Rethinking Rehabilitation


When Hamilton Health Sciences (HHS) opened the new Regional Rehabilitation Centre at its Hamilton General Hospital campus this past fall, it was truly an exciting day for the community.

Not only was the 100,000 square foot, three-storey project completed on time and on budget, the facility was designed to meet the needs of its unique patient population by incorporating principles of the Ontarians With Disabilities Act.

The Regional Rehabilitation Centre consolidated services offered by HHS throughout the City of Hamilton to one site and now gives patients access to expanded programs and services in a fully accessible, state-of-the-art healing environment.

The Regional Rehabilitation Centre provides 91 inpatient beds allowing staff to care for stroke, spinal cord injury, amputee, trauma, neurobehavioral and acquired brain injury rehabilitation patients.

The building has many unique features including an accessible bridge connection to Hamilton General Hospital allowing patients and staff better access to acute medical and clinical services and resources. There is a four-level pool for progressive, one-on-one therapy and onsite patient resources including an office of the Canadian Paraplegic Association.
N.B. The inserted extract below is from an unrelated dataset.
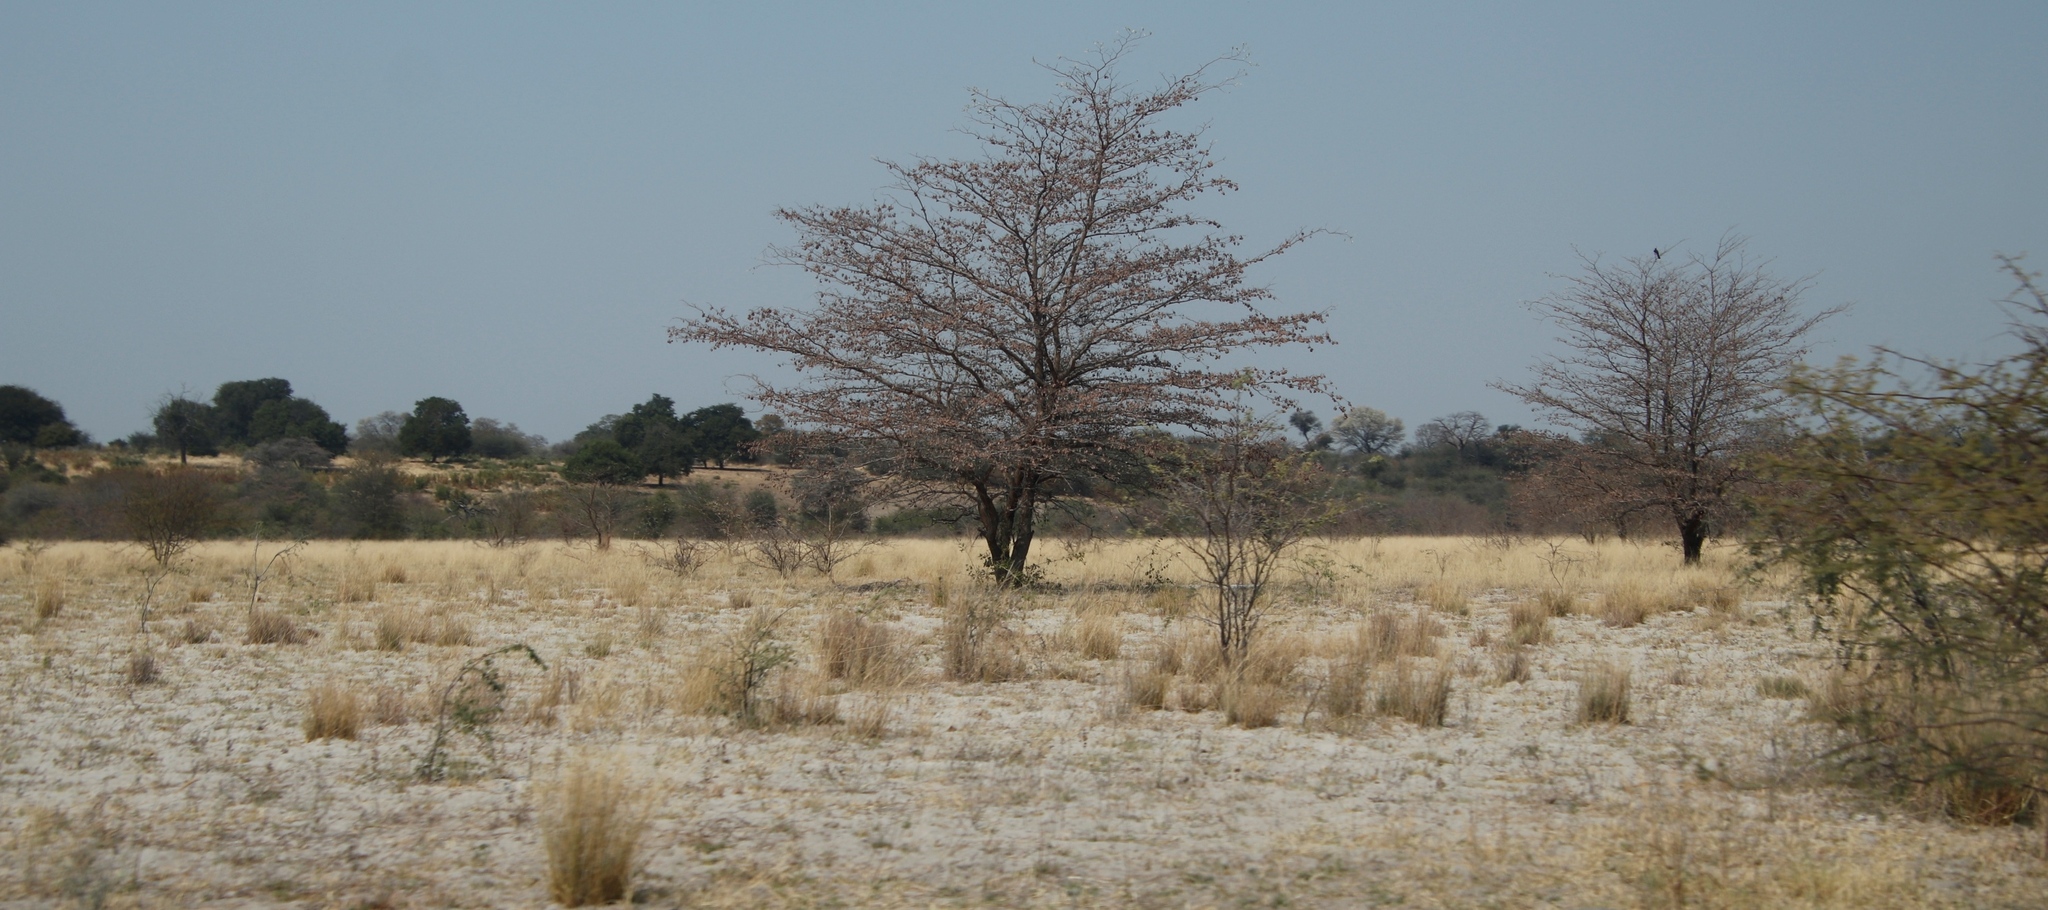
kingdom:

Other unique features include Braille signs and distance markers around the perimeter of the outside walls so patients can measure their rehabilitation progress. Recycled materials of brick, stone and rare cast iron were incorporated into the architectural and aesthetic elements of the building.
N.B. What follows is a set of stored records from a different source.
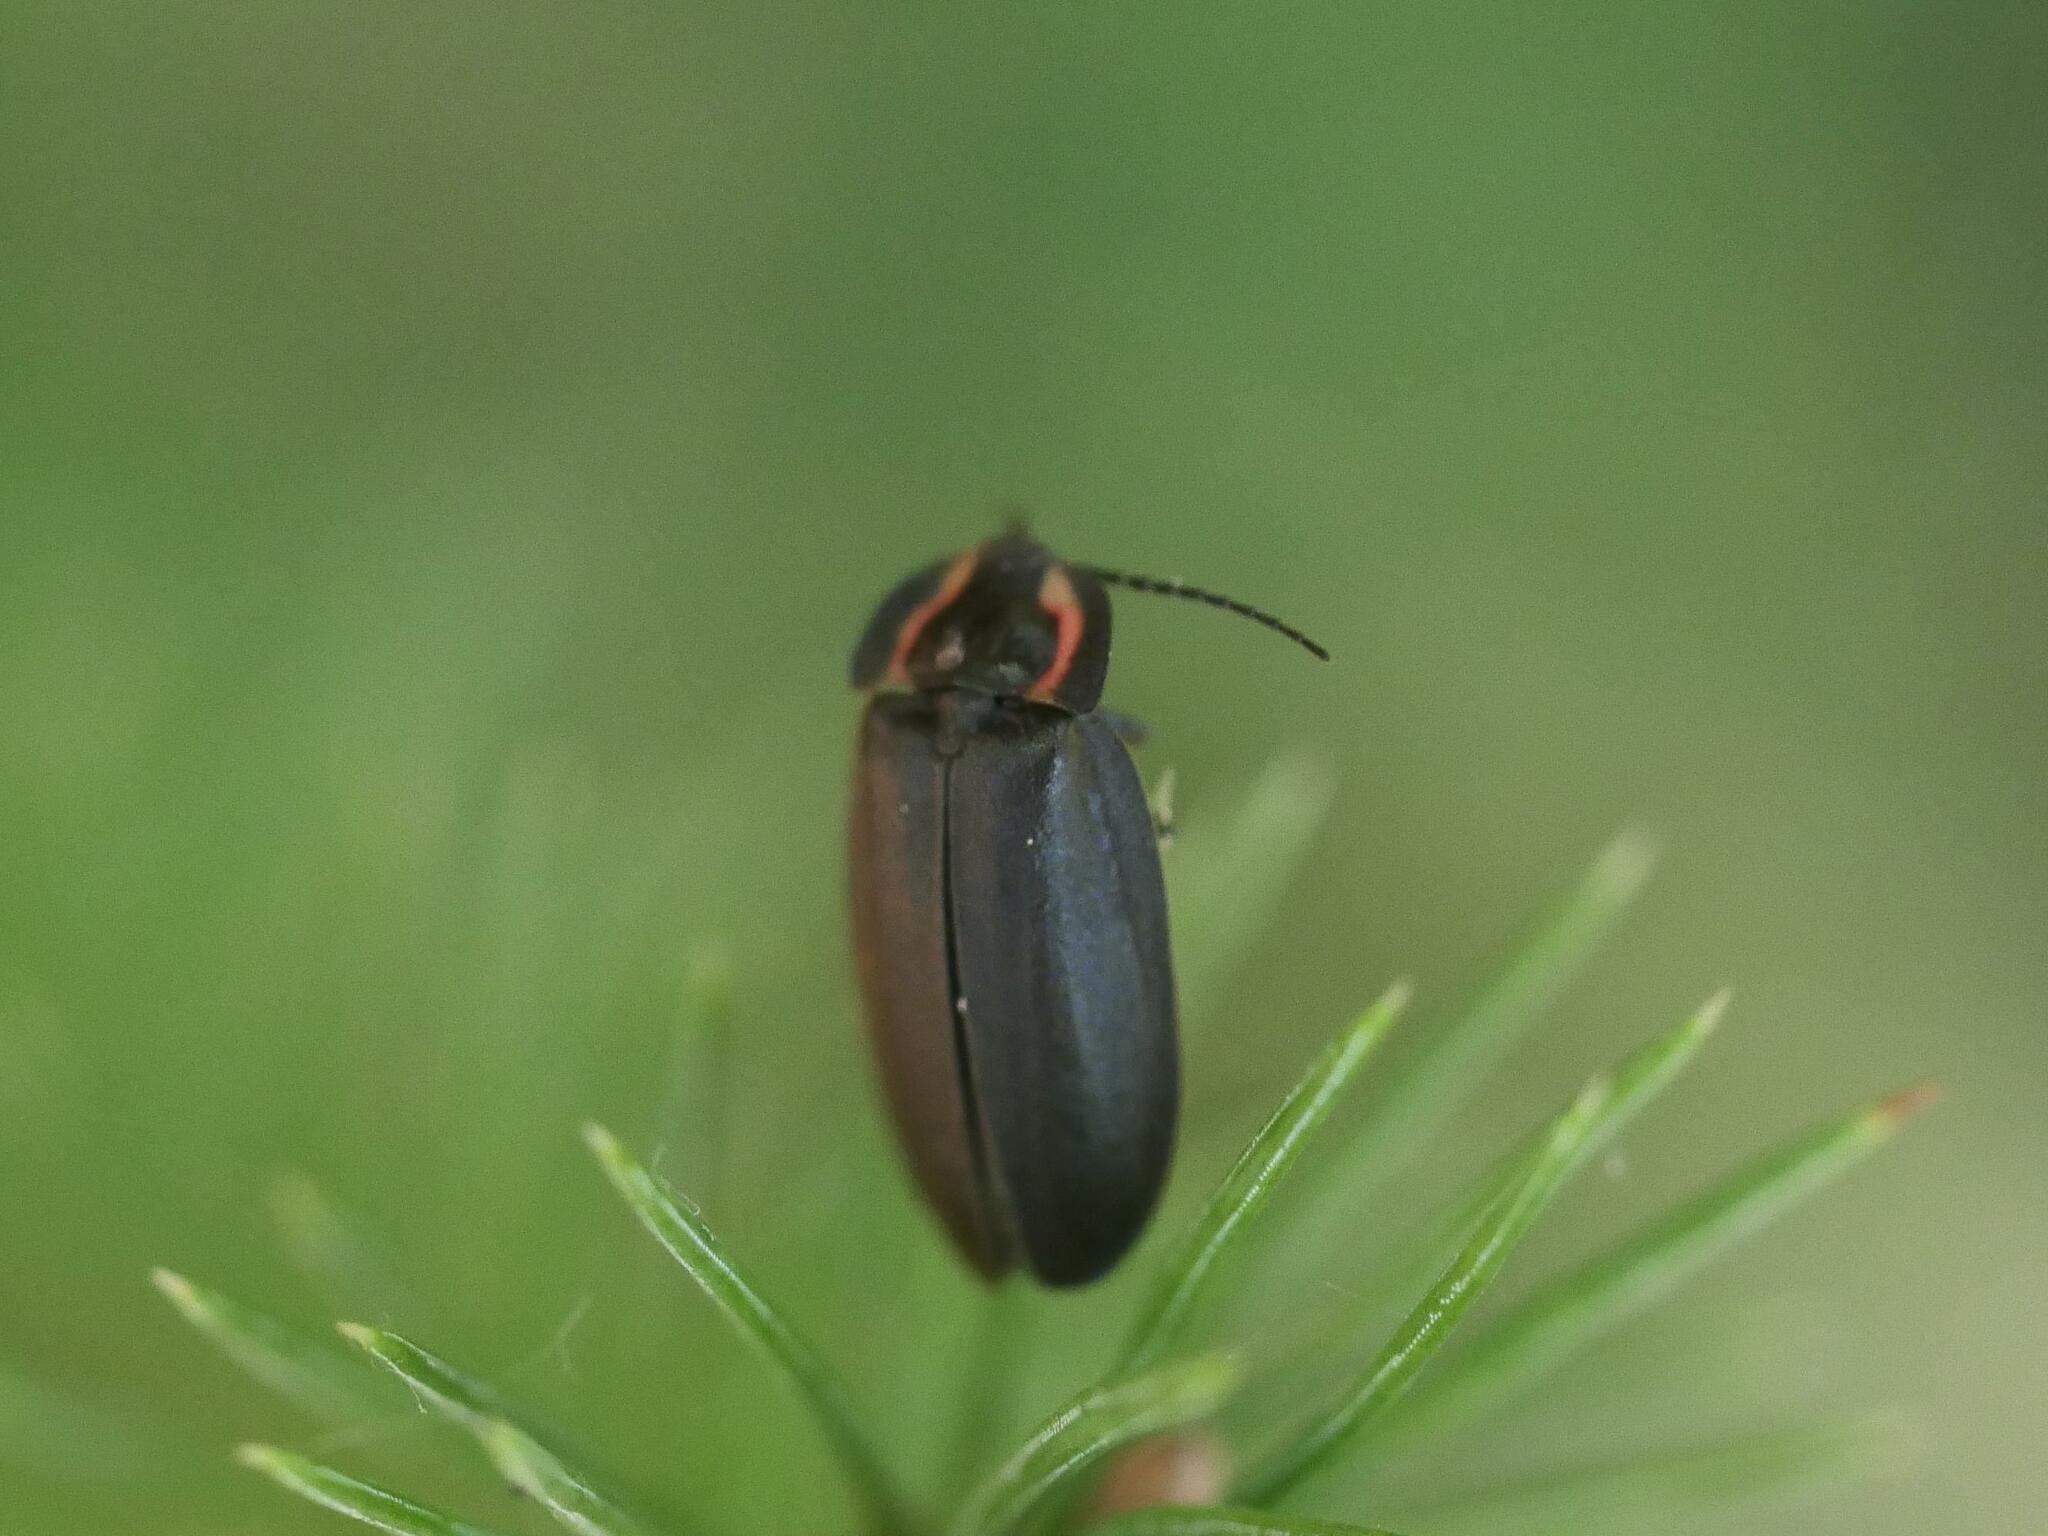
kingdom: Animalia
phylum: Arthropoda
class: Insecta
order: Coleoptera
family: Lampyridae
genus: Photinus
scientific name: Photinus corrusca
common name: Winter firefly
A first of its kind in Canada, an outdoor therapeutic track allows inpatients to practice their therapy on different surfaces such as stone, wood and pavement in all weather conditions.

Construction of the Regional Rehabilitation Centre at Hamilton General Hospital began in November 2007 and at the peak of construction, there were more than 250 workers on site daily. Hamilton Health Sciences worked with Infrastructure Ontario to deliver the project under the Province’s Alternative Financing and Procurement model.